The problem isn't that engineers can't design great motors. The problem is that no one has built the domestic manufacturing infrastructure to produce them at the volumes and cost points the market requires. OEMs today are stuck choosing between a supply chain they can't see into and a domestic alternative that can't yet meet their scale. That tradeoff has been the reality for years; however, the demand is no longer patient. The autonomous machine decade is here, and it arrived faster than domestic supply ever prepared for.

A large and urgent market

Demand for high-performance motors and actuators across drones, humanoids, quadrupeds, and mobile robots will exceed what the domestic industry has ever produced by orders of magnitude over the next few years. Group 1, 2, and 3 UAS platforms alone represent an enormous and growing volume need. You add the humanoid and quadruped markets, each scaling rapidly, and the addressable opportunity becomes one of the largest manufacturing buildouts in recent memory.

The policy environment has sharpened the urgency further. When the FCC moved in December 2025 to restrict the sale of new foreign-made drones and critical components, including motors, it confirmed what drone and robotics OEMs had already been saying privately for years. The demand for a reliable domestic supplier is both immediate and accelerating.

Enter Westmag

Westmag is building the vertically integrated American motor company: they’re designing, manufacturing, and scaling drone motors and robot actuators from a single integrated platform in South San Francisco.

The team designs motors and actuators on a shared architecture, then winds, assembles, and validates them on an integrated production line built around flexible automation and replicable modules. The shared architecture matters, so every engineering investment, manufacturing process, and supply chain relationship compounds across both product lines.

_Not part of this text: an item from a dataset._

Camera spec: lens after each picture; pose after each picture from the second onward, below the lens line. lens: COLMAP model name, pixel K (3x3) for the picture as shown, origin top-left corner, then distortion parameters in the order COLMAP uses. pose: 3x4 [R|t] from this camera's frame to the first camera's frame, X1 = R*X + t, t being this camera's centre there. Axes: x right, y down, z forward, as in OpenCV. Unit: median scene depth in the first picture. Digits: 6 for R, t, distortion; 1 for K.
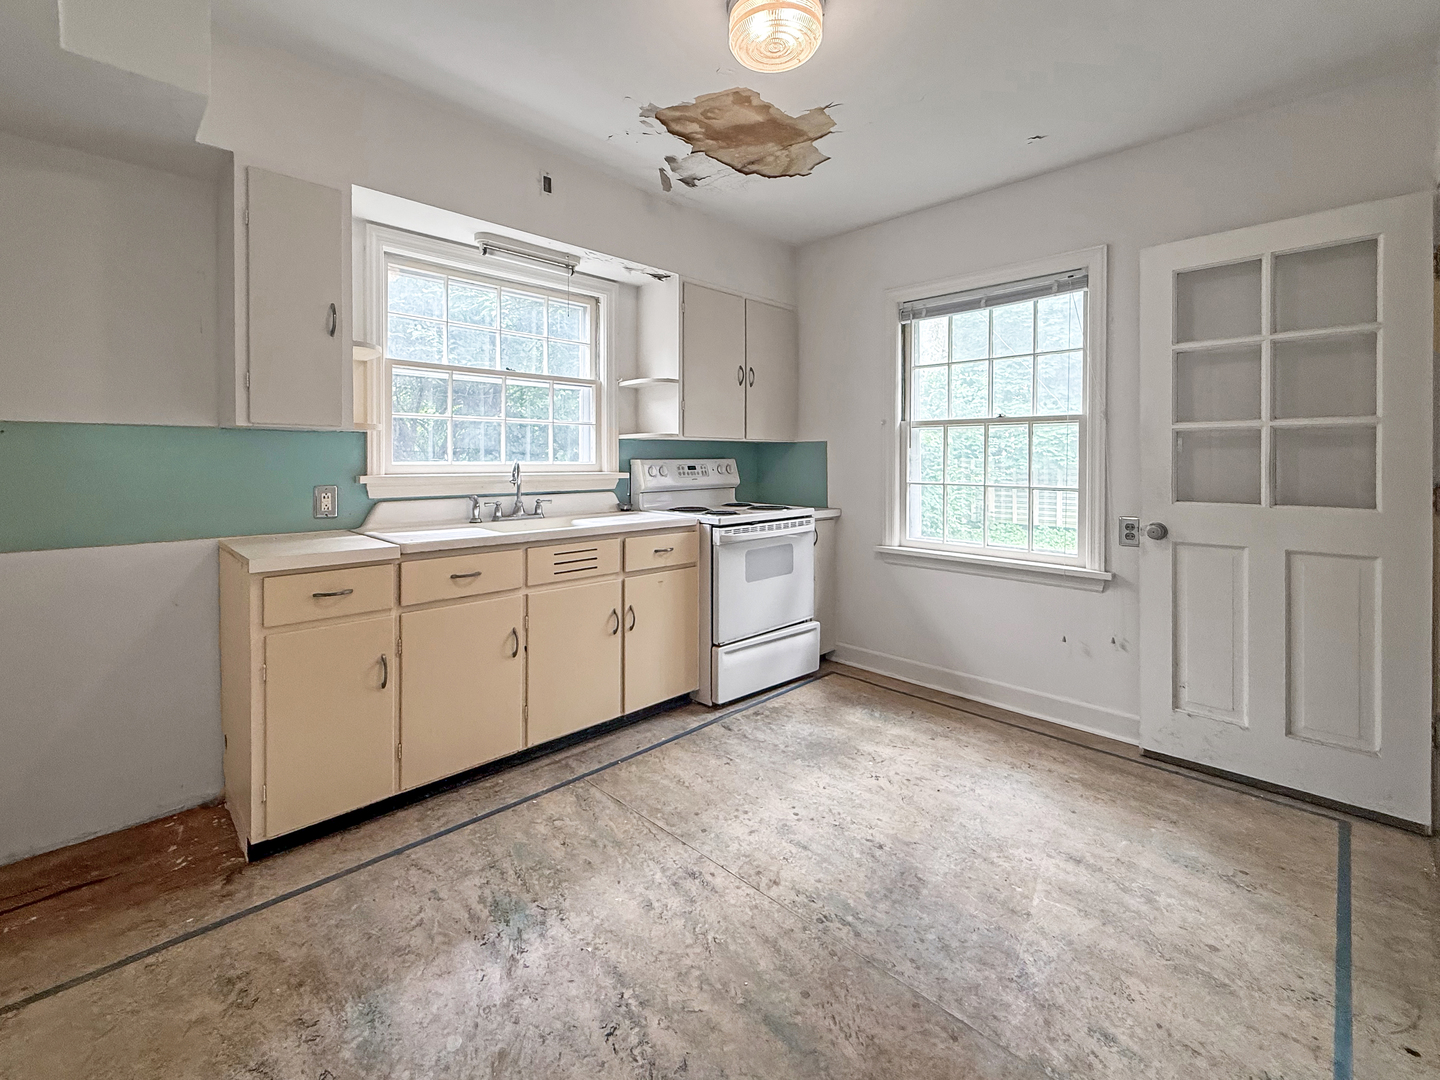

Westmag is already shipping against a committed book of orders for hundreds of thousands of units. The roadmap targets annual capacity of more than 30M units before 2030. To get there, the team is investing upstream: in stator steel stamping, rare-earth magnet finishing, and other subcomponent production; to drive cost engineering and deepen control across the full bill of materials. The supply chain is NDAA-compliant by design, anchored in U.S. and allied sourcing, and includes close partnerships already established in Japan.

Westmag was founded by David Hansen (CEO) and Jordan Sanders (COO), who bring together product, operations, and scale-manufacturing expertise. The broader team draws from Waterloo, UBC, MIT, and Cornell, amongst others.

The founding conviction is simple and sharp: America has never built this category at scale, and that gap is opening exactly when the demand for it is exploding.

Why we invested

At Outset, we back deep technology companies addressing large, enduring markets led by founders who understand both the engineering and the system they're operating within. Westmag sits at the intersection of advanced manufacturing, national security, and the autonomous machine stack: a critical input to multiple trillion-dollar industries, with no credible domestic supplier at scale.

Outset is proud to back Westmag as they build the motor and actuator infrastructure that drones and robots will run on for decades to come.